REPUBLIKA.CO.ID, JAKARTA -- PT Bahana TCW Investment Management (Bahana TCW) meyakini kredit perbankan sepanjang tahun ini mampu tumbuh pada kisaran yang ditargetkan oleh Bank Indonesia (BI). BI memperkirakan penyaluran kredit dari perbankan sepanjang tahun ini akan berada pada kisaran 10 persen-12 persen.
"Tekanan inflasi yang stabil dan cenderung melandai, dengan suku bunga BI yang kemungkinan tidak akan berubah, serta kembali menguatnya pertumbuhan kredit pada Mei 2023, memberi ruang bagi penyaluran pinjaman," ujar Ekonom Bahana TCW Emil Muhamad dalam keterangan resmi, di Jakarta, Kamis (6/7/2023).
Pada Mei 2023, industri perbankan berhasil mencatat pertumbuhan kredit sebesar 9,39 persen dibanding periode yang sama tahun sebelumnya. Pertumbuhan ini semakin menguat dari pencapaian bulan sebelumnya yang tumbuh 8 persen secara tahunan.

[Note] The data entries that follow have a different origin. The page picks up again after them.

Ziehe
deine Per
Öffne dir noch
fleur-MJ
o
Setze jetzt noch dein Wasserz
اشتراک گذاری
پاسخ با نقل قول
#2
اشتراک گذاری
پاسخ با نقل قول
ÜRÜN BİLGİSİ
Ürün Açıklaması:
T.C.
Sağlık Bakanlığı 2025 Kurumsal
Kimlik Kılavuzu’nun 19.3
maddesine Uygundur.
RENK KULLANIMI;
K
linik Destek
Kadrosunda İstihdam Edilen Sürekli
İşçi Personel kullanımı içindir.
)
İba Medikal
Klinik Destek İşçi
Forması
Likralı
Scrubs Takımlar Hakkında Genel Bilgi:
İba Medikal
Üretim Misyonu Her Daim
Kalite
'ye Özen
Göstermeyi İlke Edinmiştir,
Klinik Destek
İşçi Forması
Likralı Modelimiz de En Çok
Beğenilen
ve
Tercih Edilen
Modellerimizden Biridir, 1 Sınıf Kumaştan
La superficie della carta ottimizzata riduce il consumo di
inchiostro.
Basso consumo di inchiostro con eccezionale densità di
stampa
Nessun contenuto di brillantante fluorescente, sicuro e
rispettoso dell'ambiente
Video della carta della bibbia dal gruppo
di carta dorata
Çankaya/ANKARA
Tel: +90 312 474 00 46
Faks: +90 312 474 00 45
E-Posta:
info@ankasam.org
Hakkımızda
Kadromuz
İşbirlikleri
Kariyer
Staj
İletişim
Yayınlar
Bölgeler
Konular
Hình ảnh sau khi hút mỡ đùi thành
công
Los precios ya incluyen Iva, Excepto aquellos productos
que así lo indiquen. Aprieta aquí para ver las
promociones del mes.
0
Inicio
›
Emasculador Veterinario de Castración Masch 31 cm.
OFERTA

"Kredit konsumsi masih akan menjadi penopang utama penyaluran kredit di sepanjang tahun di tengah-tengah tahun politik saat ini," ujarnya pula.
Biasanya, korporasi ataupun investor disebut menahan diri untuk melakukan ekspansi usaha, sebab terdapat ketidakpastian akan perubahan kebijakan dengan adanya pemerintahan yang baru, sehingga akan mempengaruhi laju penyaluran kredit investasi dan modal kerja.
Kredit yang tumbuh sekitar 10 persen ini masih selaras dengan nominal pertumbuhan ekonomi yang terjadi pada kuartal I tahun 2023 sebesar 12,49 persen.
Lebih lanjut, bank sentral dikatakan siap memberikan stimulus melalui kebijakan makro prudensial berupa pemberian insentif likuiditas kepada bank-bank penyalur pembiayaan untuk sektor hilirisasi pertanian, pertambangan, perkebunan, dan perikanan. Artinya, pelonggaran giro wajib minimum (GWM) untuk sektor hilirisasi tersebut berpeluang akan disesuaikan.
Bila dilihat dari perekonomian secara makro, tekanan inflasi pada paruh kedua tahun ini dinyatakan cenderung semakin landai yang berdampak pada tingkat suku bunga acuan.
"Memang dari sisi tekanan inflasi, terbuka ruang bagi kebijakan moneter untuk memotong suku bunga, namun hal tersebut harus sangat hati-hati dilakukan sebab akan berdampak pada stabilisasi nilai tukar. Nilai tukar yang volatile akan mengganggu pelaku usaha," kata Emil.